If the past is prologue, then George R. R. Martin’s masterwork—the most inventive and entertaining fantasy saga of our time—warrants one hell of an introduction. At long last, it has arrived with “The World of Ice and Fire”.
This lavishly illustrated volume is a comprehensive history of the Seven Kingdoms, providing vividly constructed accounts of the epic battles, bitter rivalries, and daring rebellions that lead to the events of A Song of Ice and Fire and HBO’s “Game of Thrones”. In a collaboration that’s been years in the making, Martin has teamed with Elio M. García, Jr., and Linda Antonsson, the founders of the renowned fan site Westeros.org—perhaps the only people who know this world almost as well as its visionary creator.
Collected here is all the accumulated knowledge, scholarly speculation, and inherited folk tales of maesters and septons, maegi and singers. It is a chronicle which stretches from the Dawn Age to the Age of Heroes; from the Coming of the First Men to the arrival of Aegon the Conqueror; from Aegon’s establishment of the Iron Throne to Robert’s Rebellion and the fall of the Mad King, Aerys II Targaryen, which has set into motion the “present-day” struggles of the Starks, Lannisters, Baratheons, and Targaryens. The definitive companion piece to George R. R. Martin’s dazzlingly conceived universe, “The World of Ice and Fire” is indeed proof that the pen is mightier than a storm of swords.

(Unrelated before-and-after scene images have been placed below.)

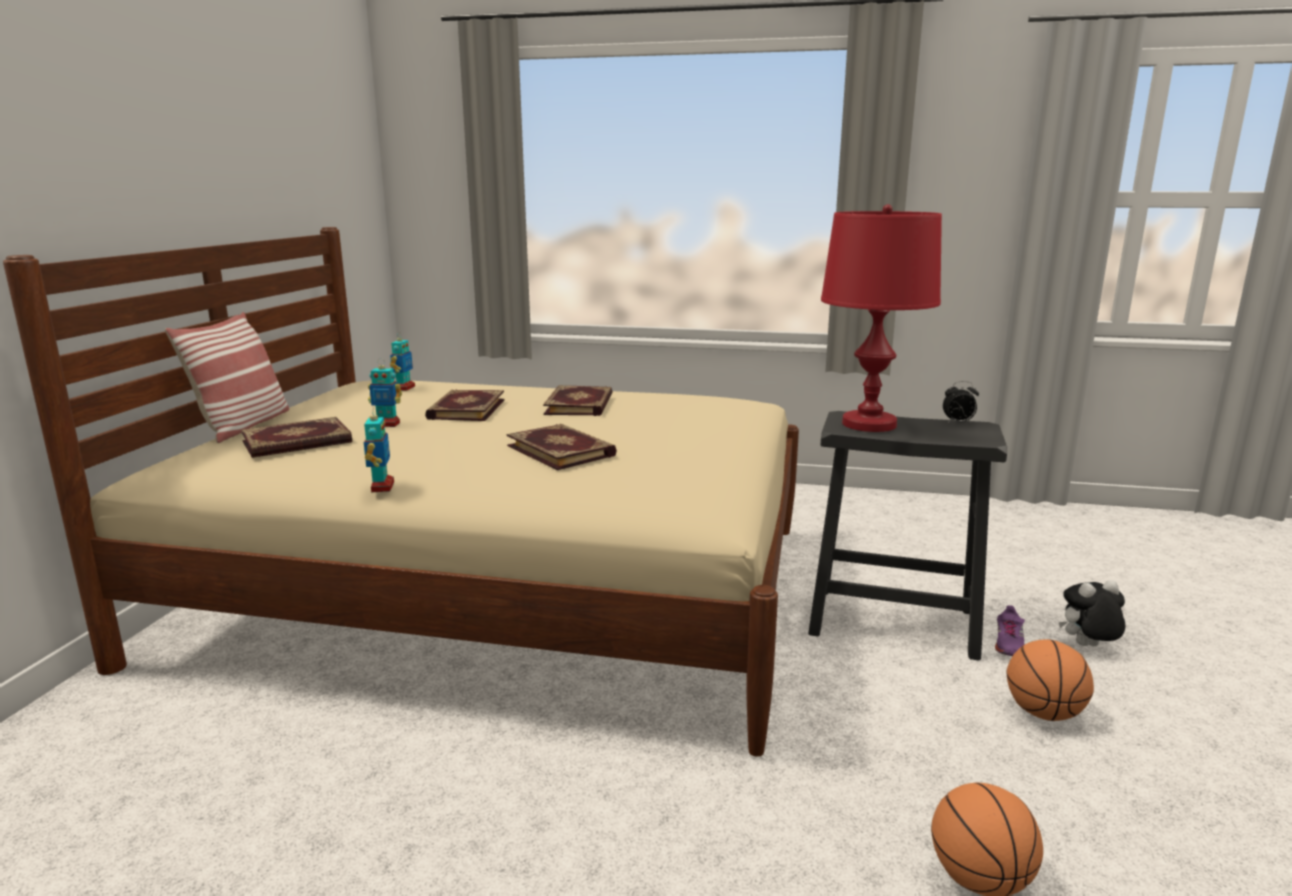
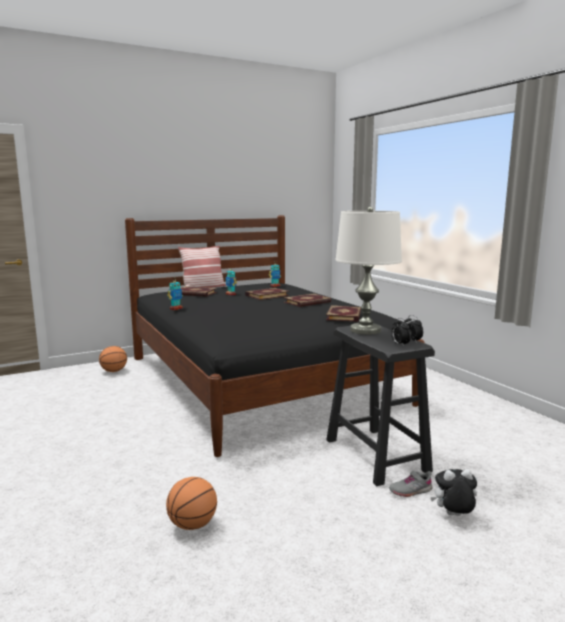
camera: 50 degrees right, 5 degrees down
(501, 591) = (258, 379): beige bed -> black bed
(562, 450) = (247, 312): book -> book (344, 316)
(868, 424) = (365, 330): red table lamp -> white table lamp
(970, 431) = (399, 344): none -> alarm clock
(1008, 643) = (410, 490): purple shoe -> grey shoe
(1043, 713) = (351, 515): basketball -> basketball (114, 371)
(1087, 646) = (453, 516): plush toy -> plush toy turned 45 degrees counterclockwise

First off, has anyone seen this book in person? The cover on this thing is GORGEOUS! I’m not one to gush over covers, but dang, this thing is a beauty. Anyway, I love A Song of Ice and Fire series, and to have a book that covers the very extensive past of this monstrous series is a good thing.
“Thou shalt kill.”
A world with no hunger, no disease, no war, no misery. Humanity has conquered all those things, and has even conquered death. Now scythes are the only ones who can end life—and they are commanded to do so, in order to keep the size of the population under control.
Citra and Rowan are chosen to apprentice to a scythe—a role that neither wants. These teens must master the “art” of taking life, knowing that the consequence of failure could mean losing their own.

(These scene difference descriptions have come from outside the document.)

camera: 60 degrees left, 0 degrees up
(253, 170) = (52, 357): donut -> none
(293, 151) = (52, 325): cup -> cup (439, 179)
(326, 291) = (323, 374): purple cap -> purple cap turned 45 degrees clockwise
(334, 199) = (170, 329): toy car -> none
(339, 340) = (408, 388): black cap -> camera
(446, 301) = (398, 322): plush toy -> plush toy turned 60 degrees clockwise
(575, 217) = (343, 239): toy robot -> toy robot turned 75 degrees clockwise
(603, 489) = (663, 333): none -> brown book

I was tipped off to this book by Beth, who said that I might be up my alley. And after reading the synopsis, I have to say that yes, yes it is right up my alley.

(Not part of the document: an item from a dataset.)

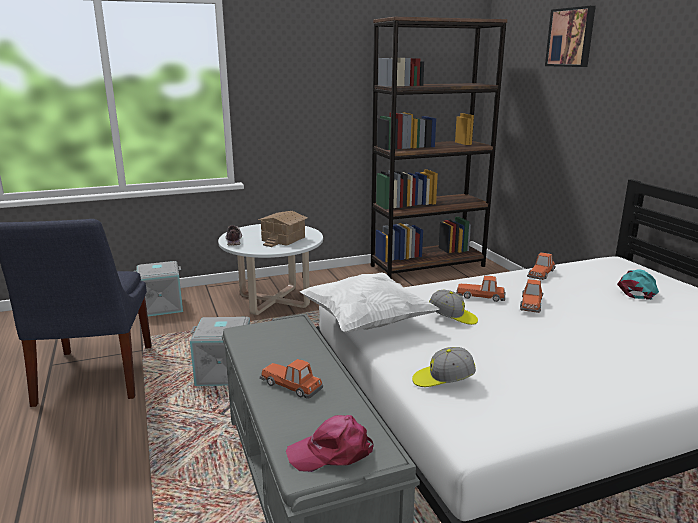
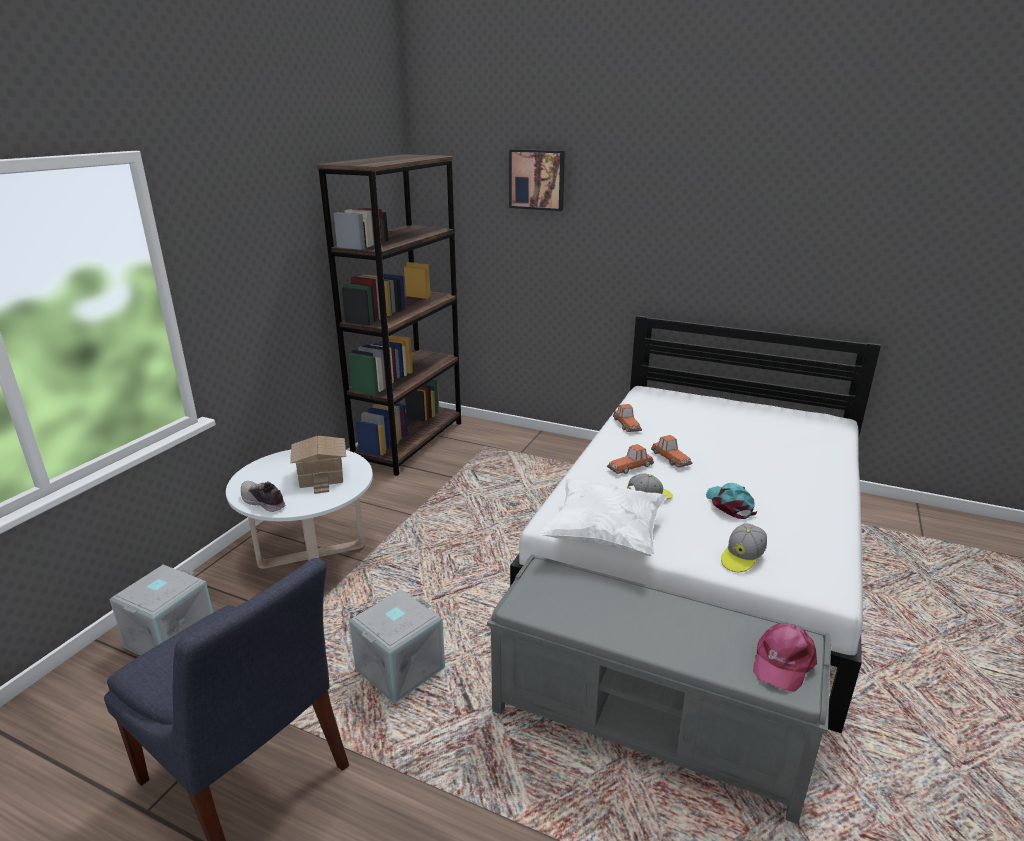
camera: 45 degrees left, 5 degrees up
(291, 385) = (659, 629): toy car -> none
(638, 290) = (702, 415): turquoise cap -> turquoise cap (730, 504)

Just days before a massive exhibition opens at the popular New York Museum of Natural History, visitors are being savagely murdered in the museum’s dark hallways and secret rooms. Autopsies indicate that the killer cannot be human…
But the museum’s directors plan to go ahead with a big bash to celebrate the new exhibition, in spite of the murders.
Museum researcher Margo Green must find out who-or what-is doing the killing. But can she do it in time to stop the massacre?
This was a very intriguing read when I first picked it up, and I really enjoyed getting to meet Agent Pendergast for the first time. I really want to pick up more in this series, but first, I need to start at beginning, and take it one book at a time.